Why not hand over the encryption keys?
When police raided the Dane they obtained a laptop, the contents of which still remain a secret due to the presence of heavy encryption. The police found a hollowed-out chess piece containing the computer’s SDcard key, but that didn’t help them gain access. Despite several requests, the 21-year-old has refused to provide keys to unlock the data on the Qubes OS device, arguing there is nothing on there of significance. According to the prosecution, this is a sign of guilt.
“It is very striking that one chooses to sit in prison for a year and more, instead of just helping the police with access to the laptop so they can see that it contains nothing,” senior prosecutor Maria Cingari said.
Cingari also pointed the finger at the Dane for focusing Gottfrid’s attention on CSC.
“You can see that [the Dane] has very much helped [Gottfrid] with obtaining access to CSC’s mainframe. It is not even clear that he would have set his sights on CSC, if it had not been for [the Dane],” she said.
Defense: No objectivity
On Friday, defense lawyer Luise Høj began her closing arguments with fierce criticism of a Danish prosecution that uncritically accepted evidence provided by Swedish police and failed to conduct an objective inquiry.
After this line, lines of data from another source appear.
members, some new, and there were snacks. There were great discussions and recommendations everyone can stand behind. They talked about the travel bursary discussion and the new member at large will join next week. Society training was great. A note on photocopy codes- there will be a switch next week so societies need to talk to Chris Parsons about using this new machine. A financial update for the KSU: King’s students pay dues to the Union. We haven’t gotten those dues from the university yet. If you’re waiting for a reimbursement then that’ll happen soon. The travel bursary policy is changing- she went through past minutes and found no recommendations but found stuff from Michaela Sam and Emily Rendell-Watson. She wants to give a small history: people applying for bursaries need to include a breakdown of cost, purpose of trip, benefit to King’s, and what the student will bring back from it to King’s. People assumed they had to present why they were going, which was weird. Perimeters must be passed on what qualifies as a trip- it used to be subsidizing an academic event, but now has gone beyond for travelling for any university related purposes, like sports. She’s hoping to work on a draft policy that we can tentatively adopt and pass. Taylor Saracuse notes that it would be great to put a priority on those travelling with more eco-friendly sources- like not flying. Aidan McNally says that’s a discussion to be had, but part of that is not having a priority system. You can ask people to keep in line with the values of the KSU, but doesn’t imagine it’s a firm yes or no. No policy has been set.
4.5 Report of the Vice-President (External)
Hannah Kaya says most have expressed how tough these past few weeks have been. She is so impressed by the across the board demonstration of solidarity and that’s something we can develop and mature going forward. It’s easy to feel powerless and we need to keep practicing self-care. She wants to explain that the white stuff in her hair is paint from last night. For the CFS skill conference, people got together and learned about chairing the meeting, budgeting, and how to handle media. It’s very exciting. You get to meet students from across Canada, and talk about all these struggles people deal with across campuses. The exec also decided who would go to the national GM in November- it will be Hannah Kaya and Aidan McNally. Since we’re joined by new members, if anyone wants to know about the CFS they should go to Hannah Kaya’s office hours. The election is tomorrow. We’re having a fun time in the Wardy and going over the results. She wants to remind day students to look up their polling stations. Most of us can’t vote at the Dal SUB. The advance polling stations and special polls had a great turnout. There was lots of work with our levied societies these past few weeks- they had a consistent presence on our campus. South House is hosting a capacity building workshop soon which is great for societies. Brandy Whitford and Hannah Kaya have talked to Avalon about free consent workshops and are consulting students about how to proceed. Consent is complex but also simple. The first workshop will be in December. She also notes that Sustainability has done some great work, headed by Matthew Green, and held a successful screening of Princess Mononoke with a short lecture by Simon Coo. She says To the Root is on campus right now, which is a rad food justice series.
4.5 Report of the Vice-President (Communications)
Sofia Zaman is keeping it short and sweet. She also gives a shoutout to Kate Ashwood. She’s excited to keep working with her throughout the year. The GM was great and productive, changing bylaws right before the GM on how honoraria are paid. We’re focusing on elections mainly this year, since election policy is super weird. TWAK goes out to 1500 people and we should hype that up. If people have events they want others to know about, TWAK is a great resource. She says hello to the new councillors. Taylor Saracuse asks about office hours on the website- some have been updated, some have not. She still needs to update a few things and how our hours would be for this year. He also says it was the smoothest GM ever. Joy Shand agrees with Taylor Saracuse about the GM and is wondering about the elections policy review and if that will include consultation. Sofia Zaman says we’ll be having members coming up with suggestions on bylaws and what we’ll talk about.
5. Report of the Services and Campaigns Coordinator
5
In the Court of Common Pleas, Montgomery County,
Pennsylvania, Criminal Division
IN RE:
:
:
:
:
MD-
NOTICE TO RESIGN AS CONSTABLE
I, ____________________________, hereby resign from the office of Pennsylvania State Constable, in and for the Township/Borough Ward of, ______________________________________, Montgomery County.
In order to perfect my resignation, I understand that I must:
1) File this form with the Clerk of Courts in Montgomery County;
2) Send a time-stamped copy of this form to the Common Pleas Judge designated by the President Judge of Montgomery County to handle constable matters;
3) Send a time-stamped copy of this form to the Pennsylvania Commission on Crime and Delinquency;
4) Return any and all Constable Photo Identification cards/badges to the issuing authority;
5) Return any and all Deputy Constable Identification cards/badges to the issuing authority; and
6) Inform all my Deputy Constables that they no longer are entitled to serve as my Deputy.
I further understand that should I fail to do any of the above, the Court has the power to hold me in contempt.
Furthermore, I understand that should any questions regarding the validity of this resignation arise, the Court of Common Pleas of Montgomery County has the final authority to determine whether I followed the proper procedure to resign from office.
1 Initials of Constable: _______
“They took a plane to Stockholm and were given some material. It was placed in a bag and they took the plane back home. From there they went to CSC and asked them to look for clues. This shows a lack of an independent approach to the evidence,” she said.
Furthermore, the mere fact that CSC had been investigating itself under direction of the police was also problematic.
“The victim should not investigate itself. CSC is at risk of being fired as the state’s IT provider,” Høj noted.
Technical doubt
Computer technicians presented by both sides, including famous security expert Jacob Appelbaum, failed to agree on whether remote access had been a possibility, but this in itself should sway the court to acquit, Høj said.
“It must be really difficult for the court to decide whether the computer was controlled remotely or not, when even engineers disagree on what has happened,” she noted.
Why not take time to investigate properly?
Høj also took aim at the police who she said had failed to properly investigate the people Gottfrid had previously indicated might be responsible for the hacker attacks.
“My client has in good faith attempted to come up with some suggestions as to how his computer was remotely controlled. Of course he did not provide a complete explanation of how it happened, as he did not know what had happened and he has not had the opportunity to examine his computer,” she said.
Additionally, clues that could’ve led somewhere were overlooked, the defense lawyer argued. For instance, an IP address found in CSC’s logs was traced back to a famous Swedish hacker known as ‘MG’.
“The investigation was not objective. I do not understand why it’s not possible to investigate clues that don’t take much effort to be investigated,” Høj said. “The willingness to investigate clues that do not speak in favor of the police case has been minimal.”
A decision in the case is expected at the end of the month. If found guilty, Gottfrid faces up to four years in jail.